Please write the next part of the patch discussion on discard support, starting right after its last quoted line.

■ TEXT BLOCK
————

Patchwork [4/4] Support discard if at least one underlying device supports it

login
register
mail settings
Submitter Mikulas Patocka
Date July 2, 2010, 8 p.m.
Message ID <Pine.LNX.4.64.1007021554550.11102@hs20-bc2-1.build.redhat.com>
Download mbox | patch
Permalink /patch/57772/
State New
Headers show

Comments

Mikulas Patocka - July 2, 2010, 8 p.m.
On Fri, 2 Jul 2010, Mikulas Patocka wrote:

> > As we discussed, we have a challenge where we need DM to avoid issuing
> > a barrier before the discard IFF a target doesn't support the discard
> > (which the barrier is paired with).
> > 
> > My understanding is that blkdev_issue_discard() only cares if the
> > discard was supported.  Barrier is used just to decorate the discard
> > (for correctness).  So by returning -EOPNOTSUPP we're saying the discard
> > isn't supported; we're not making any claims about the implict barrier,
> > so best to avoid the barrier entirely.
> > 
> > Otherwise we'll be issuing unnecessary barriers (and associated
> > performance loss).

————

■ STORED DATA
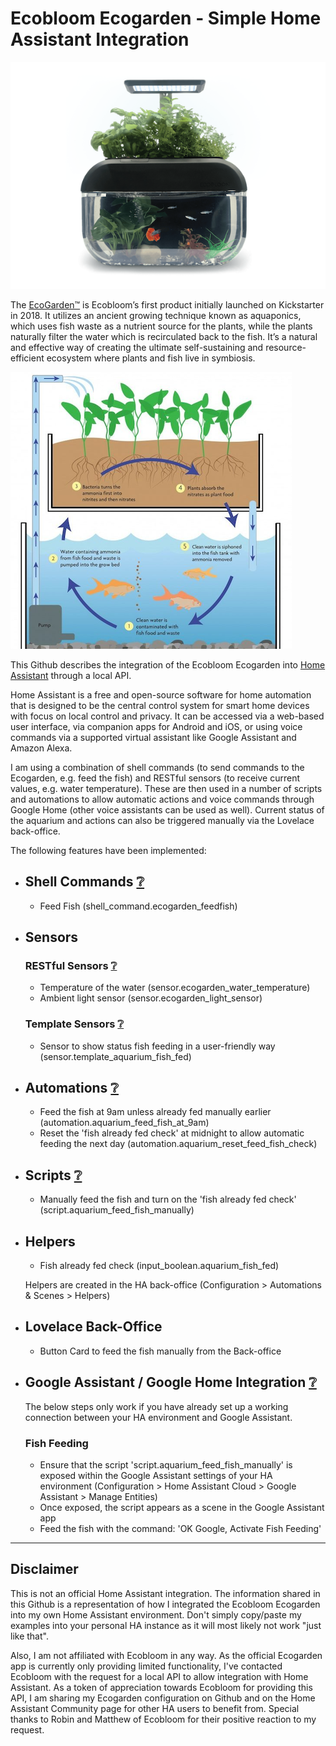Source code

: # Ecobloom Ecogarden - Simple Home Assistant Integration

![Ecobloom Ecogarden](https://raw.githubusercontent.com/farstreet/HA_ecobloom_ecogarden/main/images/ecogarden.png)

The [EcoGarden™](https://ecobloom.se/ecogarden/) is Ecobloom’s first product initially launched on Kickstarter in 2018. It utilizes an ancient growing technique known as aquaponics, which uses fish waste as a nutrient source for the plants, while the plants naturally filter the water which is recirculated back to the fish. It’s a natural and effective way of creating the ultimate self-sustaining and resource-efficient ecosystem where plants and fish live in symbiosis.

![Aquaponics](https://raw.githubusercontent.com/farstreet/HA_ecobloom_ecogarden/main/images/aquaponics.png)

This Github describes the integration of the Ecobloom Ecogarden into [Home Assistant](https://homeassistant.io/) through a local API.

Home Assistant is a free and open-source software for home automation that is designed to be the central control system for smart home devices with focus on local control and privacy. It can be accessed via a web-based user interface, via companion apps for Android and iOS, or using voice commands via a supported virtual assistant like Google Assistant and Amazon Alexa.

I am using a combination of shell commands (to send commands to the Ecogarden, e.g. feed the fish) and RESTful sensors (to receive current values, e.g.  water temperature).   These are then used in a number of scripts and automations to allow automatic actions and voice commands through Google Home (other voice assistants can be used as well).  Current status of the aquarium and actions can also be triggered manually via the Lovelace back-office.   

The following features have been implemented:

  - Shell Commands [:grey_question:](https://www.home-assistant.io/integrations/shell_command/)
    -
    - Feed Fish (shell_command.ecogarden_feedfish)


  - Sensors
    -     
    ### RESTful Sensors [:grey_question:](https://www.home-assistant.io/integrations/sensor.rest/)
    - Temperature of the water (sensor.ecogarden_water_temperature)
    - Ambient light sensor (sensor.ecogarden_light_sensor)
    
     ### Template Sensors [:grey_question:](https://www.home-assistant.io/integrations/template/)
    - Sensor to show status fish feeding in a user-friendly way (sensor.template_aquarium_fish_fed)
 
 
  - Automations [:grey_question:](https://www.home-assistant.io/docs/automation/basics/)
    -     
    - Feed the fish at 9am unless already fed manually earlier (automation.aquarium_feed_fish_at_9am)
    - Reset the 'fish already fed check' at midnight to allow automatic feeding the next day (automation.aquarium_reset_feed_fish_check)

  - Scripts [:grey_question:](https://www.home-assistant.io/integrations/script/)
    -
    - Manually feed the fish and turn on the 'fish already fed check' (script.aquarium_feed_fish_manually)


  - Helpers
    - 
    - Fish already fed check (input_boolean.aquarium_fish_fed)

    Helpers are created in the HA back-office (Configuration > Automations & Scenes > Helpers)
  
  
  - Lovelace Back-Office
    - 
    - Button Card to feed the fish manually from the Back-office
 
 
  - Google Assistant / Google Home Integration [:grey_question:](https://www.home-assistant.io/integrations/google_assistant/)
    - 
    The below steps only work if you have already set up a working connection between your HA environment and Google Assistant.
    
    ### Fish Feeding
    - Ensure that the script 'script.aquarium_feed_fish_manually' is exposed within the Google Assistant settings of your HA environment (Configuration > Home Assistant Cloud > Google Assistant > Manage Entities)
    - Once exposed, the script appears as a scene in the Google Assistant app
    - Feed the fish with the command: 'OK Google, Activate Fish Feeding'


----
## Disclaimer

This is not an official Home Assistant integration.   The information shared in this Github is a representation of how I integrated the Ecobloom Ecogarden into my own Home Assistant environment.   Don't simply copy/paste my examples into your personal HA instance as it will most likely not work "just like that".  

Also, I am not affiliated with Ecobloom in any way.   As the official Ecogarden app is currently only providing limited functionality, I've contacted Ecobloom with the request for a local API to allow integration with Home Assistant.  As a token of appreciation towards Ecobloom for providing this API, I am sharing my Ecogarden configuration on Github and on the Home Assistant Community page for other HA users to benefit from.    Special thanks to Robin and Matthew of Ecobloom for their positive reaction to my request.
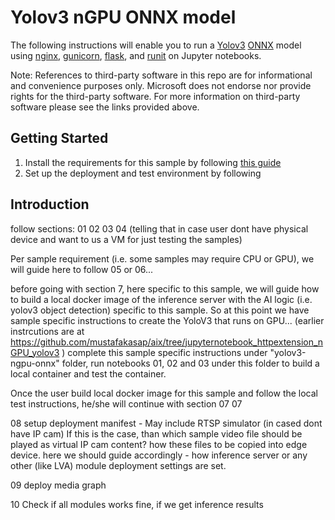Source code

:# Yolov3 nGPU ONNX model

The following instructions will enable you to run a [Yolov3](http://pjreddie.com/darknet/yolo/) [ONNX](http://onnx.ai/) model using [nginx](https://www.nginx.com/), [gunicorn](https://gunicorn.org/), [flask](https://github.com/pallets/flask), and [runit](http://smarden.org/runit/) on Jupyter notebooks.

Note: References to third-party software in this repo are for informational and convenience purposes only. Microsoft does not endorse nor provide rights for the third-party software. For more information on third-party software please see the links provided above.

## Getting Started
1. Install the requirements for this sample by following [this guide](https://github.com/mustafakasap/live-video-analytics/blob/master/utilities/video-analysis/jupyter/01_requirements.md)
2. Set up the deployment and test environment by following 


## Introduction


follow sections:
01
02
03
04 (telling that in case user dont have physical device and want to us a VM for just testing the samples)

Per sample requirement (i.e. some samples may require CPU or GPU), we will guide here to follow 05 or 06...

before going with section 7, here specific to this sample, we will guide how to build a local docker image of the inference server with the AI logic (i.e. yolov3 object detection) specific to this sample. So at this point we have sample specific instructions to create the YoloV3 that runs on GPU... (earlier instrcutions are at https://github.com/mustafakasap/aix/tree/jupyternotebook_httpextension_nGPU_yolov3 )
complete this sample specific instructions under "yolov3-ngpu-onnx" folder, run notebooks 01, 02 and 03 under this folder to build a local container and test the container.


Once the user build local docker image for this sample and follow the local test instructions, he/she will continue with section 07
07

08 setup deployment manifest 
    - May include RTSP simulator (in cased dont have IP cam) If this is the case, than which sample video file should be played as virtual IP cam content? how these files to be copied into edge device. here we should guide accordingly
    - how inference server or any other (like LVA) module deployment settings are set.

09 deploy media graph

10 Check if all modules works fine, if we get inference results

————

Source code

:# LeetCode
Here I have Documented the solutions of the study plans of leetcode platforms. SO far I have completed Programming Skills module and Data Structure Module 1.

————

■ RESULT OF THIS EXERCISE
> > 
> > So yet another TODO item... Anyway:
> > 
> > Acked-by: Mike Snitzer <snitzer@redhat.com>
> 
> Unnecessary barriers are issued anyway. With each freed extent.
> 
> The code must issue a "SYNCHRONIZE CACHE" to flush cache for previous 
> writes, then "UNMAP" and then another "SYNCHRONIZE CACHE" to commit that 
> unmap to disk. And this in loop for all extents in 
> "release_blocks_on_commit".
> 
> One idea behind "discard barriers" was to submit a discard request and not 
> wait for it. Then the request would need a barrier so that it doesn't get 
> reordered with further writes (that may potentially write to the same area 
> as the discarded area). But discard isn't used this way anyway, 
> sb_issue_discard waits for completion, so the barrier isn't needed.
> 
> Even if ext4 developers wanted asynchronous discard requests, they should 
> fire all the discards at once and then submit one zero-sized barrier. Not 
> barrier with each discard request.
> 
> This is up to ext4 developers to optimize and remove the barriers and we 
> can't do anything with it. Just send "SYNCHRONIZE 
> CACHE"+"UNMAP"+"SYNCHRONIZE CACHE" like the barrier specification wants...
> 
> Mikulas

BTW. I understand that the current dm implementation will send two useless 
consecutive "SYNCHRONIZE CACHE" commands discard is directed to the part 
of the device that doesn't support it.

But the problem is that when you use discard on a part of the device that 
supports discard, it also sends two useless "SYNCHRONIZE CACHE" commands 
--- they are useless for functionality, but mandated by the barrier 
specification.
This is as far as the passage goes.